Communism, the Cold War and the emerging Critical Theory movement on America’s college campuses provided this crowd with a perfect boon.
Progressives Once Supported Israel: What Changed?
Ironically, after the creation of the State of Israel, leftist progressives, including all international communist parties and the Soviet Union, initially supported the nascent country.
“Zionism was … celebrated by the left as an organic movement of national return and a model for national liberation and decolonization movements throughout the world,” writes Alex Rychin in “Red Terror: How the Soviet Union Shaped the Modern Anti-Zionist Discourse.”
“Israel’s victory in its War of Independence and refusal to succumb to far mightier foes was positively awe-inspiring to adherents of political movements predicated on toppling structures of power,” explains Rychin.
Ironically, leftist progressives understood Zionism for what it actually is. Namely, the return of the Jewish people to their indigenous homeland.
But Soviet support for Israel quickly soured when it became clear that Israel espoused Western democratic values and supported the United States.
Enter Critical Theory
Pre-World War II, academics from the Frankfort School escaped Germany. Many landed at Columbia University in New York where they spawned Critical Theory.
Where Marx focused on economics -- the owners of capital versus the workers – Critical Theorists applied this power binary to culture. But the dynamic is the same: There are two classes of people, oppressors and victims.
Unlike most “theories,” which are meant to remain in the halls of academia, Critical Theory and its latest iteration, Critical Race Theory (CRT), are meant to be activist movements. Their purpose is to dismantle and overthrow society by exposing its biases.
Thus, it was no surprise that CRT began to flourish in American universities during the sixties when civil rights activism was on fire. From there, CRT spilled out to corporations, public schools and government bodies. The movement specifically targeted these bastions of the “Establishment.”
Jewish Privilege and Zionism
CRT asserts that the binary dynamic in our culture is white versus black. Those that have “power” or who are successful are called white – and, by definition, racist. This holds even if they are people of color or have a history of oppression.
Palestinians looking for new packaging for their cause found a perfect fit in CRT. According to CRT, Jews are privileged. Whatever victim status they might have had through historical persecution is negated by their success.
Thus, it is not uncommon to see CRT advocates making absurd assertions on Twitter like accusing Anne Frank of having “white privilege.” The Holocaust is downgraded as “white on white” crime. Some solve the “problem” by merely denying it altogether.
Israel, by extension (and by winning wars against all odds), is powerful.

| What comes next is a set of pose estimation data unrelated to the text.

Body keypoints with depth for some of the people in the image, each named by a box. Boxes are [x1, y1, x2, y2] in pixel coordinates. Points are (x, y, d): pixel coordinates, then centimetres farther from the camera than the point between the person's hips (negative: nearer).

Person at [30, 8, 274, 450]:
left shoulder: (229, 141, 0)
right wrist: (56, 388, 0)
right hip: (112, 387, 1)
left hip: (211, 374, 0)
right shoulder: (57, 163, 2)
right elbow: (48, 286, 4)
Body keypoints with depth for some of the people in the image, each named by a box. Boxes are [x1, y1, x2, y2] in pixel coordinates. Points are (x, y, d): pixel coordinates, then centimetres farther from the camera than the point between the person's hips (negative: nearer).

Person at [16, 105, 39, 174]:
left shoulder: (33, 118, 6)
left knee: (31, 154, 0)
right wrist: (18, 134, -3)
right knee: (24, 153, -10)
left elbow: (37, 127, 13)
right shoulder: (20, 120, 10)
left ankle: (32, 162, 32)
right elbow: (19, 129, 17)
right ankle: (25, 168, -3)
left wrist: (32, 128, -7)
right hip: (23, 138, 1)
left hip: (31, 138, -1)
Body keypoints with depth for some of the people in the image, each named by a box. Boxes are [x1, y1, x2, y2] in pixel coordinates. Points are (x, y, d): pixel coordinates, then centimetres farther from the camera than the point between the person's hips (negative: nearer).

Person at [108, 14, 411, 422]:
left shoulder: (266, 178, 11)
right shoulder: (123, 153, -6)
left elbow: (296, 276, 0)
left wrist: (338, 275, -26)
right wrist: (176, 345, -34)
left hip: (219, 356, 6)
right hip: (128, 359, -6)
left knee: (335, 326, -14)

This means it is white, racist, the oppressor and colonizer. (Facts that Israel has been the indigenous homeland of the Jewish people for millennium don’t seem to matter.)
Palestinians, perceived as the “underdogs,” are thus the victims.
Zionism on the Outs
In the binary world of CRT, every victim group has status and is afforded solidarity. Thus, progressives not only warmly welcome all victim groups under their intersectional tent, they also extend their loyalty to them.
The student groups at Berkeley Law School that supported the anti-Zionist initiative by Students for Justice in Palestine included Women of Berkeley Law, Asian Pacific American Law Students Association, Middle Eastern and North African Law Students Association, Law Students of African Descent, Berkeley Law Muslim Student Association, Womxn of Color Collective, and the Queer Caucus.
It is a situation, as noted by Bernstein, that is clearly “not good for the Jews.”